Review of a published court of appeals decision; case activity (including briefs)

Issue (from the State’s petition for review)

When a defendant who pleads guilty or no contest is misinformed that the maximum penalty that could be imposed is lower than the maximum actually allowed by law, and the sentence imposed is more than the defendant was told he could get, is the defendant entitled to withdraw his plea, or may the defect be remedied instead by reducing the sentence to the maximum the defendant was informed he could receive?

We won’t repeat here the lengthy history of this case and the substance of the court of appeals decision, all of which is detailed in our post on that decision. For purpose of this post, the important thing to know is that Finley was told he faced 19.5 years in prison when he really faced 23.5 years. When the judge gave him 23.5 at sentencing, he moved to withdraw his plea. The trial court denied plea withdrawal, and instead commuted his sentence to 19.5 years, the amount he was told (wrongly) he could receive. The state argued that remedy was just fine under State v. Taylor, 2013 WI 34, 347 Wis. 2d 30, 829 N.W.2d 482, and State v. Cross, 2010 WI 70, ¶32, 326 Wis. 2d 492, 786 N.W.2d 64, because a plea is valid so long as the defendant understood at the time of the plea he could receive the sentence actually imposed on him: “There is no manifest injustice, no fundamental unfairness, no due process violation when a defendant gets a sentence he knew he could get when he entered his plea.” (PFR at 12).
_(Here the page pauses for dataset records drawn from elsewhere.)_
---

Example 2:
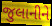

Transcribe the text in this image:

જુલાનીને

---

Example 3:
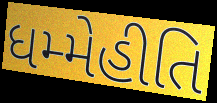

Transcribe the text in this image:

ધમ્મેહીતિ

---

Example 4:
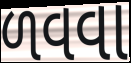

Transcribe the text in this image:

ળવવા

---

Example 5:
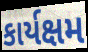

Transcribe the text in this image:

કાર્યક્ષમ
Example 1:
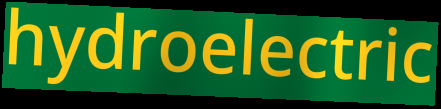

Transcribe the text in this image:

hydroelectric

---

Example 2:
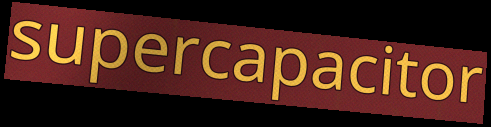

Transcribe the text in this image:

supercapacitor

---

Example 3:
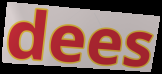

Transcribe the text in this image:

dees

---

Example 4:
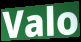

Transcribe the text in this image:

Valo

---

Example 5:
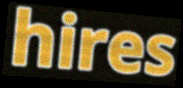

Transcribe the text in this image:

hires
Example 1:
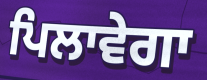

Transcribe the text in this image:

ਪਿਲਾਵੇਗਾ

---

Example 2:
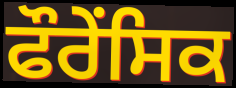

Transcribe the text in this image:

ਫੌਰੇਂਸਿਕ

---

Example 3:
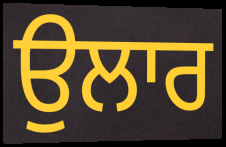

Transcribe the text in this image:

ਉਲਾਰ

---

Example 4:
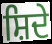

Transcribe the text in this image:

ਸ਼ਿਦੇ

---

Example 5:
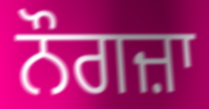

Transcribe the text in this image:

ਨੌਗਜ਼ਾ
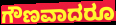
ಗೌಣವಾದರೂ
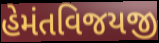
હેમંતવિજયજી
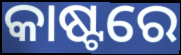
କାଷ୍ଟରେ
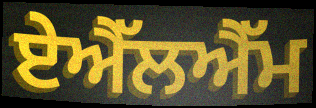
ਏਐੱਲਐੱਮ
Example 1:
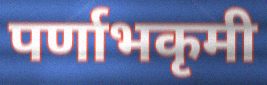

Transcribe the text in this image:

पर्णाभकृमी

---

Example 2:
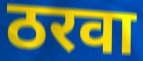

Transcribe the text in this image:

ठरवा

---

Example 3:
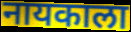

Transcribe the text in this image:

नायकाला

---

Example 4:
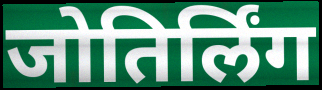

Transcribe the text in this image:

जोतिर्लिंग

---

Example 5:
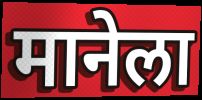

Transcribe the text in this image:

मानेला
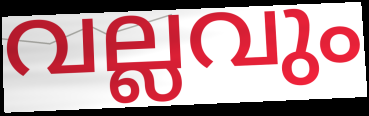
വല്ലവും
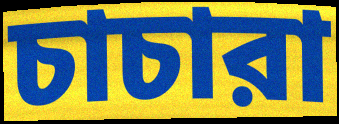
চাচারা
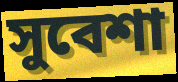
সুবেশা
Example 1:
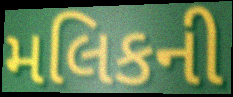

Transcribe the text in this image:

મલિકની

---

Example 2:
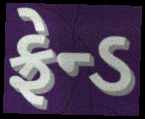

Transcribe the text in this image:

ફ્રેન્ડ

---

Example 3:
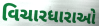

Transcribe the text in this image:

વિચારધારાઓ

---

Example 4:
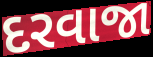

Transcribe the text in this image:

દરવાજા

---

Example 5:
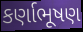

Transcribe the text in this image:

કર્ણાભૂષણ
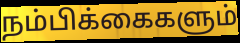
நம்பிக்கைகளும்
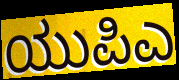
ಯುಪಿಎ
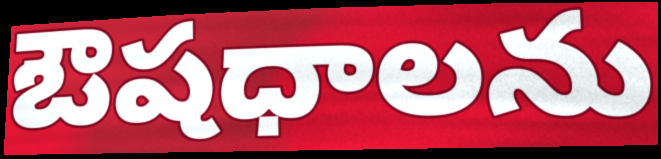
ఔషధాలను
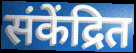
संकेंद्रित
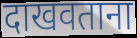
दाखवताना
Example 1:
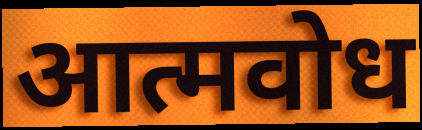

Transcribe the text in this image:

आत्मवोध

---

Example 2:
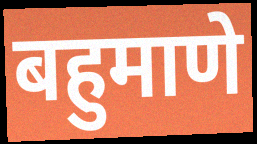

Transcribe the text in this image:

बहुमाणे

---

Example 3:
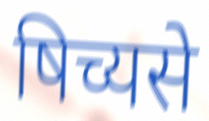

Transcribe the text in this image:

षिच्यसे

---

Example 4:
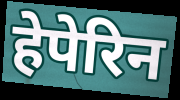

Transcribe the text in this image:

हेपेरिन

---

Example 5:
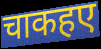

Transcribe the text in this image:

चाकहए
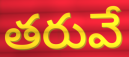
తరువే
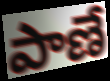
పాణే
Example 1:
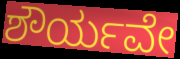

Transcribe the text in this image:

ಶೌರ್ಯವೇ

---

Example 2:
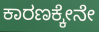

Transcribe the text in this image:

ಕಾರಣಕ್ಕೇನೇ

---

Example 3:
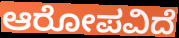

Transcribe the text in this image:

ಆರೋಪವಿದೆ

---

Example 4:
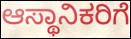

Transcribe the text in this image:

ಆಸ್ಥಾನಿಕರಿಗೆ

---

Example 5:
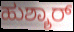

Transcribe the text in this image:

ಹುಶ್ಶಾರ್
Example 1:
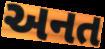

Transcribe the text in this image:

અનત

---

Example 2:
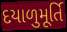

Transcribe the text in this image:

દયાળુમૂર્તિ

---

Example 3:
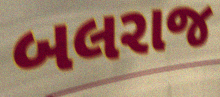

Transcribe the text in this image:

બલરાજ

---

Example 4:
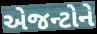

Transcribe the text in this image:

એજન્ટોને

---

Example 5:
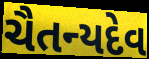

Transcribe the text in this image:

ચૈતન્યદેવ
While Taylor seems to lend a whiff of legitimacy to the state’s argument, the court of appeals’ carefully analyzed the factual and legal differences between that case and Finley’s and concluded that “the State’s proposed standard relying on the defendant’s knowledge of the maximum sentence actually imposed (at least eventually) conflates Taylor’s analysis of whether the defendant’s plea was entered knowingly, intelligently, and voluntarily, and Taylor’s analysis of whether the defendant was entitled to plea withdrawal on some other basis of manifest injustice.” (2015 WI App 79, ¶34). The court of appeals’ analysis in this case is careful and compelling; but the problem is that, as described elsewhere, Taylor is a confusing mess (indeed, at certain points it’s logically incoherent) that magnified the uncertainties left by Cross. Only the supreme court can clean up the mess those cases made, though it remains to be seen whether the court does clean up the mess by restoring the clear plea withdrawal law that existed before Cross and Taylor; whether it adopts the State’s argument that commutation rather than plea withdrawal is the appropriate remedy; or whether we get yet another confused and confusing decision that merely rearranges the wreckage. Clearly, then, this will be an important decision that will affect how we litigate plea withdrawal claims.